The Communists targeted class enemies, while the Nazis targeted racial ones, but this was a less important distinction than you think: if you were a kulak and became poor, you were now a poor kulak, not a proletarian... and in practice, Lenin and especially Stalin managed to off an awfully large number of race enemies anyways.

Edit: For the "worst _criminals_" part, as opposed to "worst faction": look at the crimes that the Nazis committed, that the Japanese committed, and that the Western Allies committed; Stalin committed crimes of the same categories, including crimes which one of these three groups did commit and the other two did not. The Winter War was Stalin's Manchuria; Berlin was his Nanking; his artillery bombardments of cities were his strategic bombing; the Molotov-Ribbentrop Pact was his Molotov-Ribbentrop Pact; his extermination of the Ukranians and the kulaks was his Holocaust (remember: a kulak was a class enemy, but a kulak who became poor was now a poor kulak, not a proletarian); and he committed the Katyn Forest massacre, which was on a larger scale than any comparable massacre done by anyone else.

1 comments

The worst criminals in that war were the Communists

Stalin's purges predate 1941 when SU entered the war. So they aren't part of the same war, unless you also want to add the extermination of native americans to the list of WW2 crimes.

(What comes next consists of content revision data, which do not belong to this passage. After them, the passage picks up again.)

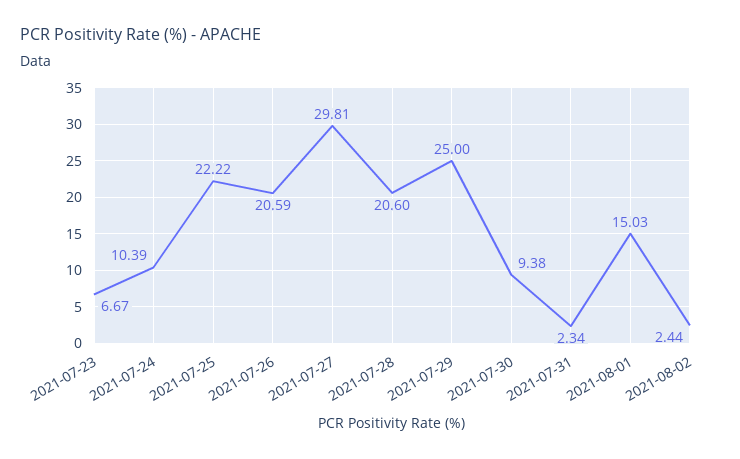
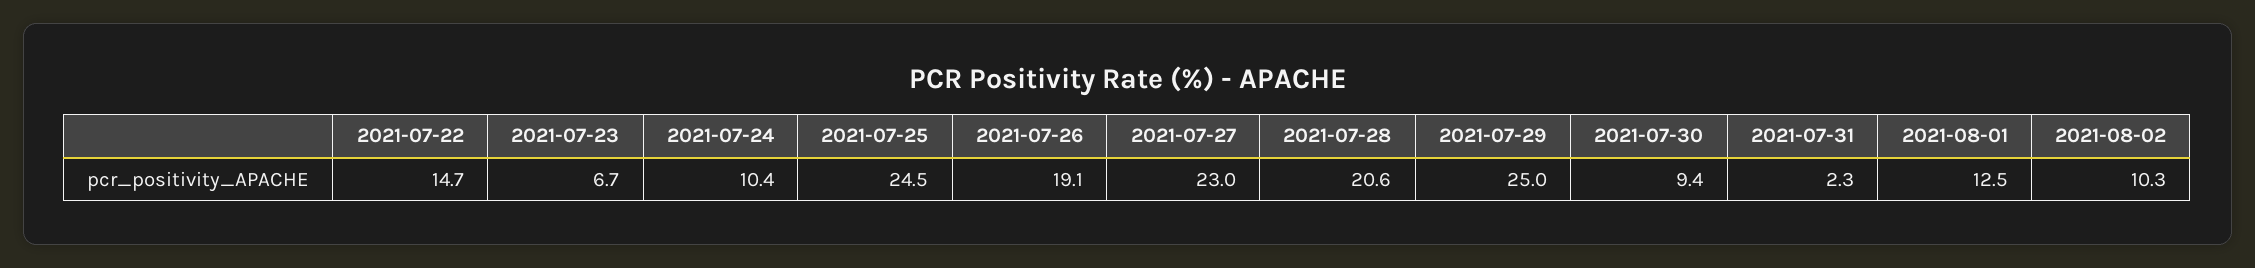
2021-07-25: 22.22 -> 24.5
2021-07-26: 20.59 -> 19.1
2021-07-27: 29.81 -> 23
2021-08-01: 15.03 -> 12.5
2021-08-02: 2.44 -> 10.3
2021-07-22: none -> 14.7

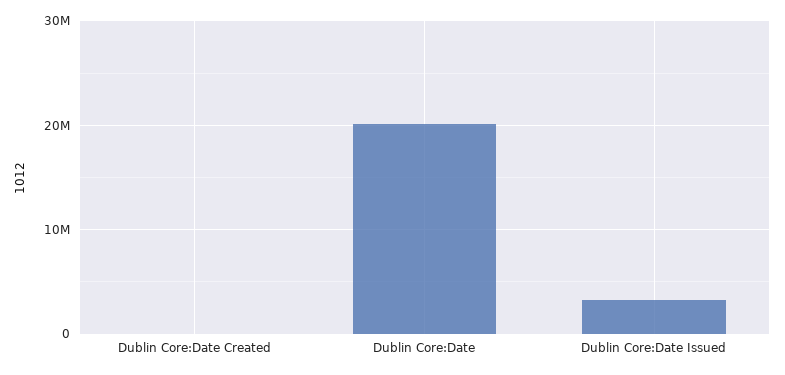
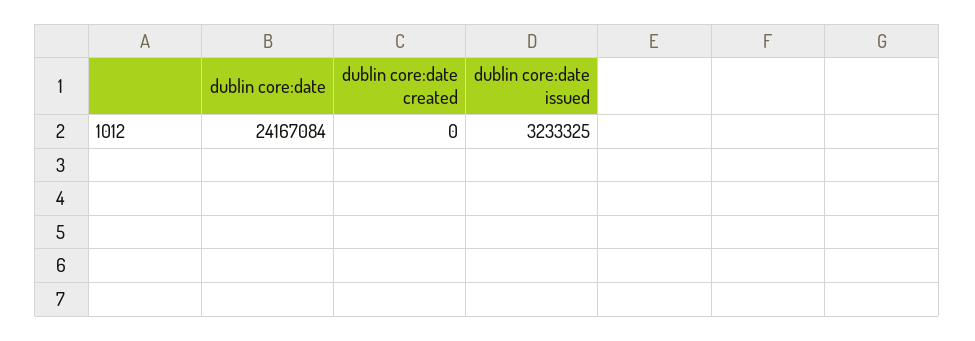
Dublin Core:Date: 20000000 -> 24167084

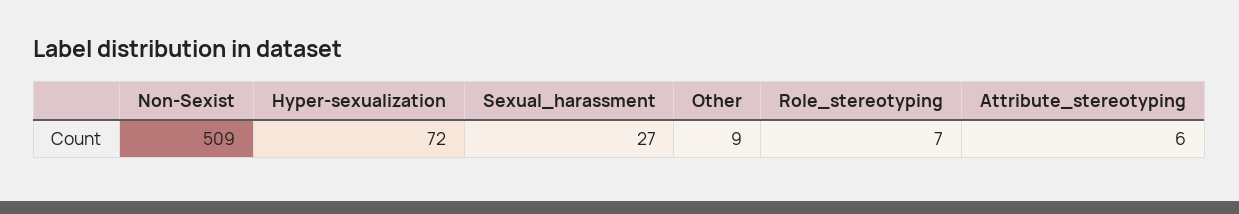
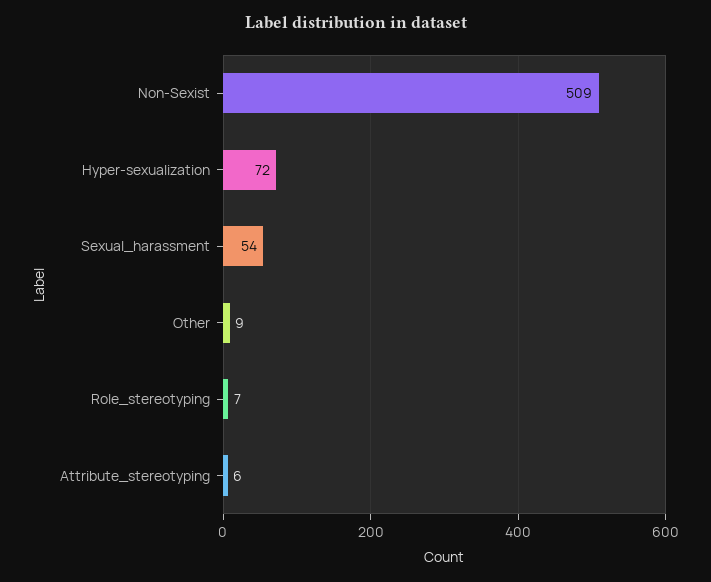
Sexual_harassment: 27 -> 54

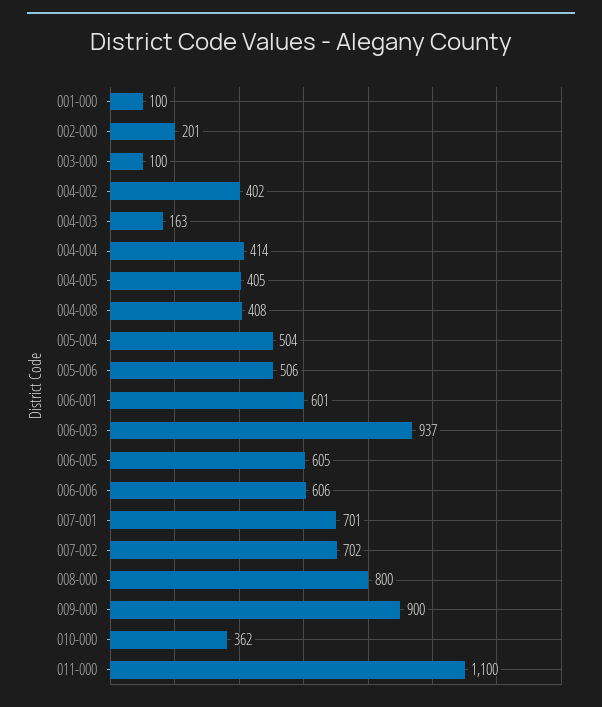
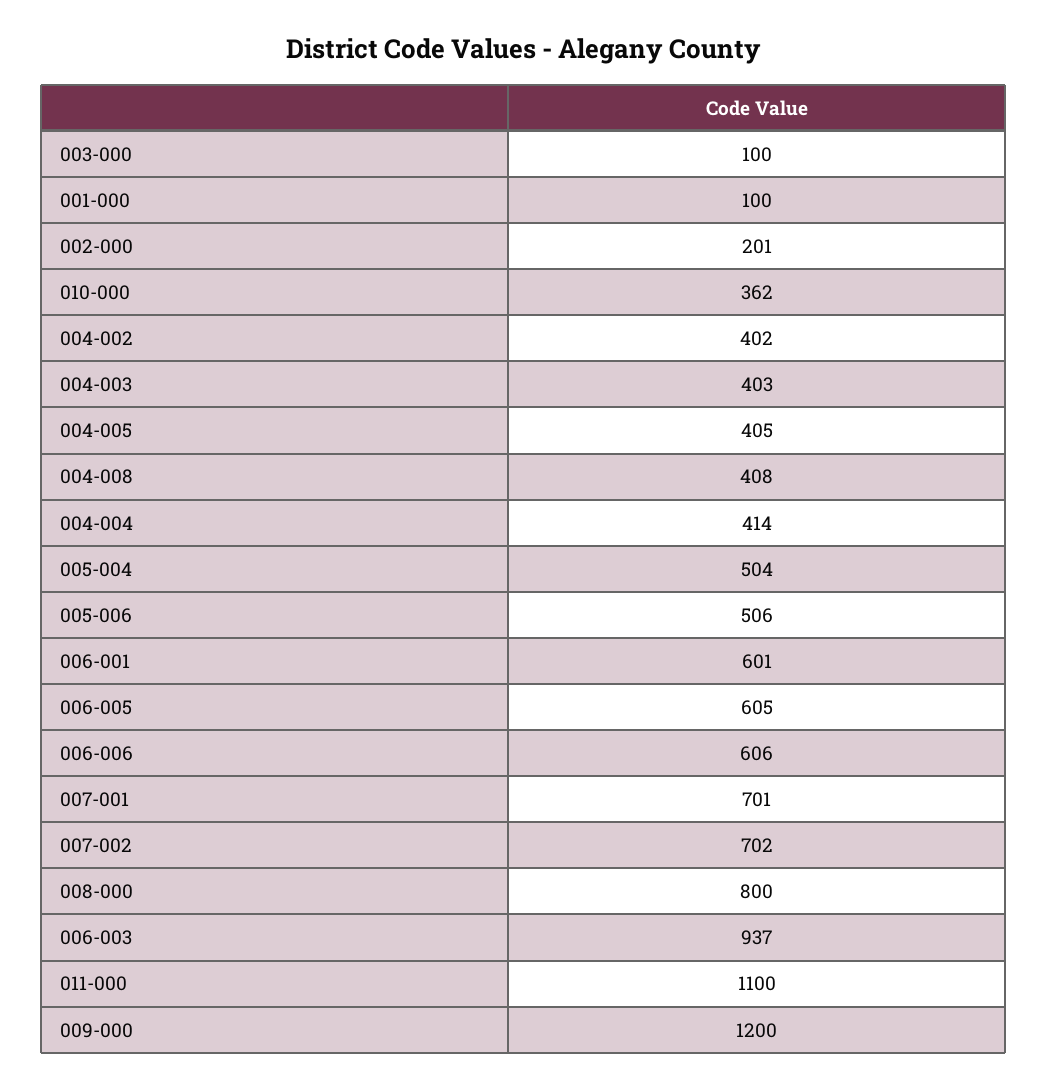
004-003: 163 -> 403
009-000: 900 -> 1200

And what was wrong with the winter war? A plain old war of agression, sure, but I don't think there were any war crimes?

The Winter War, like Manchuria, was a "crime against peace" by the standard of Nuremberg; that establishes that Stalin, like both Hitler and Hirohito, had launched a small aggressive war prior to WWII.

The purges were not part of the war any more than the Holocaust was part of the war (pointed out at Adolf Eichmann's trial: the continued prosecution of the Holocaust actively impeded the Nazi war effort, especially by clogging up the railroad network); but I wanted to make it clear that Stalin as well as Hitler exterminated large numbers of his subjects during his "reign."

Well, "the crime against peace" is a single-serving "let's stick something on them" charge. US engaged in multiple aggressive conquests after WW2 without anyone even mentioning the word "crime" in a serious context. So aggressive conquest is a common practice, whereas civilian massacre is universally frowned upon - a big difference in my mind.

I can see how to tie holocaust to WW2 - the regime which perpetrated the former has then also started the latter. Stalin didn't launch the WW2, but then you can argue he did set it in motion with the Ribbentrop-Molotov pact making both the purges and the WW2 part of his empire-building. Good point, I agree.